**Requirement**
Please copy the data shown below, word for word.

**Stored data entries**
★ ★ ★ ★ ★

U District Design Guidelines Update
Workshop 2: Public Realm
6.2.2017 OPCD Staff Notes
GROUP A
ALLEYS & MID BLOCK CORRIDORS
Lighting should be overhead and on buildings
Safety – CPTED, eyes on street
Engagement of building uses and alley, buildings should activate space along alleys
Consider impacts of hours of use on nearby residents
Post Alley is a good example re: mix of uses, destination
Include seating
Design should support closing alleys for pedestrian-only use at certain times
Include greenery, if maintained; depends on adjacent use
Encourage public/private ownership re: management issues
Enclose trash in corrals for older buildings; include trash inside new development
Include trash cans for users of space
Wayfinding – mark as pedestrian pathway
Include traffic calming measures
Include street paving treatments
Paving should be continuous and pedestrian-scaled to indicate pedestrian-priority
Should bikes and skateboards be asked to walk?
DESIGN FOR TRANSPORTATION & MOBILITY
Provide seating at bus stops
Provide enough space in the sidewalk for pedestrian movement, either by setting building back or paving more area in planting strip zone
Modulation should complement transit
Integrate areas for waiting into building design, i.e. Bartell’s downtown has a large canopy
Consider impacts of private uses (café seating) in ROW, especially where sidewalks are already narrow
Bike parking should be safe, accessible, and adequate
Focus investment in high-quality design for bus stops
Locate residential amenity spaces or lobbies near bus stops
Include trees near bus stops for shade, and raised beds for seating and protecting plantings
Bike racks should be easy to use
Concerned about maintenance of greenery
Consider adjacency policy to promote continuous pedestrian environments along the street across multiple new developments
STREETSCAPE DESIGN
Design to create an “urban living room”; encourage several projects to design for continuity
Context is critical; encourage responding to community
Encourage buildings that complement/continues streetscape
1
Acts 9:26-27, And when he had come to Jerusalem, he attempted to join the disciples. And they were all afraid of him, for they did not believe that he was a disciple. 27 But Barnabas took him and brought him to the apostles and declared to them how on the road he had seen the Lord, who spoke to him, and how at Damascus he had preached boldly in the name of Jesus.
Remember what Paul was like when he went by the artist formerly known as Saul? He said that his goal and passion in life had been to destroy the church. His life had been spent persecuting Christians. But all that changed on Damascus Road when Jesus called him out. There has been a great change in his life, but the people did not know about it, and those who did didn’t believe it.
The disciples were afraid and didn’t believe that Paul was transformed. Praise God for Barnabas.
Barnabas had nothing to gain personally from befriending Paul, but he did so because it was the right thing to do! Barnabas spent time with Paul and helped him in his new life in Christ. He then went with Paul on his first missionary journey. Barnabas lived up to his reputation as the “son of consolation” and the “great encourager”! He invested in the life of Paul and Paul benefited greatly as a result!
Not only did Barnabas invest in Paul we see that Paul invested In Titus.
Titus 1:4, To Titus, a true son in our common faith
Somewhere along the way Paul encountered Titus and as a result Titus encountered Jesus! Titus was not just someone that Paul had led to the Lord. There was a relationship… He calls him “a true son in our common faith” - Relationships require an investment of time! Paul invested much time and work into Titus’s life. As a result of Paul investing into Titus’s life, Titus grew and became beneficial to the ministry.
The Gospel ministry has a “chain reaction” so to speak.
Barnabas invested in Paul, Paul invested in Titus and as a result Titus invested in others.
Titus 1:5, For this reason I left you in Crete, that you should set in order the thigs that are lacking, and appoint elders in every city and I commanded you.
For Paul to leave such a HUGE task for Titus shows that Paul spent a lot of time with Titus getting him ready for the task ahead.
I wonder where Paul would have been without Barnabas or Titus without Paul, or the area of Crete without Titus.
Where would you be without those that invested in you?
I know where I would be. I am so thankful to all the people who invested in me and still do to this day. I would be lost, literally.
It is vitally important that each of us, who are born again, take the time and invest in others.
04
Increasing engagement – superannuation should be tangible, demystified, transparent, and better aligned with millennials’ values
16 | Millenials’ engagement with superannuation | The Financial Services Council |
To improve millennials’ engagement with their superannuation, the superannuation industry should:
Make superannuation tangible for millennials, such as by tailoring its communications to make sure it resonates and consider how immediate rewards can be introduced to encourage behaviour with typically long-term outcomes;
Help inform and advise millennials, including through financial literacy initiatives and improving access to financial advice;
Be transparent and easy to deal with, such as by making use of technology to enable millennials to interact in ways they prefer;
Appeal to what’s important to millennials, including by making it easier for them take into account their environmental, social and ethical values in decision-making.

★ ★ ★ ★ ★

**Exercise response**
U District Design Guidelines Update
Workshop 2: Public Realm
6.2.2017 OPCD Staff Notes
GROUP A
ALLEYS & MID BLOCK CORRIDORS
Lighting should be overhead and on buildings
Safety – CPTED, eyes on street
Engagement of building uses and alley, buildings should activate space along alleys
Consider impacts of hours of use on nearby residents
Post Alley is a good example re: mix of uses, destination
Include seating
Design should support closing alleys for pedestrian-only use at certain times
Include greenery, if maintained; depends on adjacent use
Encourage public/private ownership re: management issues
Enclose trash in corrals for older buildings; include trash inside new development
Include trash cans for users of space
Wayfinding – mark as pedestrian pathway
Include traffic calming measures
Include street paving treatments
Paving should be continuous and pedestrian-scaled to indicate pedestrian-priority
Should bikes and skateboards be asked to walk?
DESIGN FOR TRANSPORTATION & MOBILITY
Provide seating at bus stops
Provide enough space in the sidewalk for pedestrian movement, either by setting building back or paving more area in planting strip zone
Modulation should complement transit
Integrate areas for waiting into building design, i.e. Bartell’s downtown has a large canopy
Consider impacts of private uses (café seating) in ROW, especially where sidewalks are already narrow
Bike parking should be safe, accessible, and adequate
Focus investment in high-quality design for bus stops
Locate residential amenity spaces or lobbies near bus stops
Include trees near bus stops for shade, and raised beds for seating and protecting plantings
Bike racks should be easy to use
Concerned about maintenance of greenery
Consider adjacency policy to promote continuous pedestrian environments along the street across multiple new developments
STREETSCAPE DESIGN
Design to create an “urban living room”; encourage several projects to design for continuity
Context is critical; encourage responding to community
Encourage buildings that complement/continues streetscape
1
Acts 9:26-27, And when he had come to Jerusalem, he attempted to join the disciples. And they were all afraid of him, for they did not believe that he was a disciple. 27 But Barnabas took him and brought him to the apostles and declared to them how on the road he had seen the Lord, who spoke to him, and how at Damascus he had preached boldly in the name of Jesus.
Remember what Paul was like when he went by the artist formerly known as Saul? He said that his goal and passion in life had been to destroy the church. His life had been spent persecuting Christians. But all that changed on Damascus Road when Jesus called him out. There has been a great change in his life, but the people did not know about it, and those who did didn’t believe it.
The disciples were afraid and didn’t believe that Paul was transformed. Praise God for Barnabas.
Barnabas had nothing to gain personally from befriending Paul, but he did so because it was the right thing to do! Barnabas spent time with Paul and helped him in his new life in Christ. He then went with Paul on his first missionary journey. Barnabas lived up to his reputation as the “son of consolation” and the “great encourager”! He invested in the life of Paul and Paul benefited greatly as a result!
Not only did Barnabas invest in Paul we see that Paul invested In Titus.
Titus 1:4, To Titus, a true son in our common faith
Somewhere along the way Paul encountered Titus and as a result Titus encountered Jesus! Titus was not just someone that Paul had led to the Lord. There was a relationship… He calls him “a true son in our common faith” - Relationships require an investment of time! Paul invested much time and work into Titus’s life. As a result of Paul investing into Titus’s life, Titus grew and became beneficial to the ministry.
The Gospel ministry has a “chain reaction” so to speak.
Barnabas invested in Paul, Paul invested in Titus and as a result Titus invested in others.
Titus 1:5, For this reason I left you in Crete, that you should set in order the thigs that are lacking, and appoint elders in every city and I commanded you.
For Paul to leave such a HUGE task for Titus shows that Paul spent a lot of time with Titus getting him ready for the task ahead.
I wonder where Paul would have been without Barnabas or Titus without Paul, or the area of Crete without Titus.
Where would you be without those that invested in you?
I know where I would be. I am so thankful to all the people who invested in me and still do to this day. I would be lost, literally.
It is vitally important that each of us, who are born again, take the time and invest in others.
04
Increasing engagement – superannuation should be tangible, demystified, transparent, and better aligned with millennials’ values
16 | Millenials’ engagement with superannuation | The Financial Services Council |
To improve millennials’ engagement with their superannuation, the superannuation industry should:
Make superannuation tangible for millennials, such as by tailoring its communications to make sure it resonates and consider how immediate rewards can be introduced to encourage behaviour with typically long-term outcomes;
Help inform and advise millennials, including through financial literacy initiatives and improving access to financial advice;
Be transparent and easy to deal with, such as by making use of technology to enable millennials to interact in ways they prefer;
Appeal to what’s important to millennials, including by making it easier for them take into account their environmental, social and ethical values in decision-making.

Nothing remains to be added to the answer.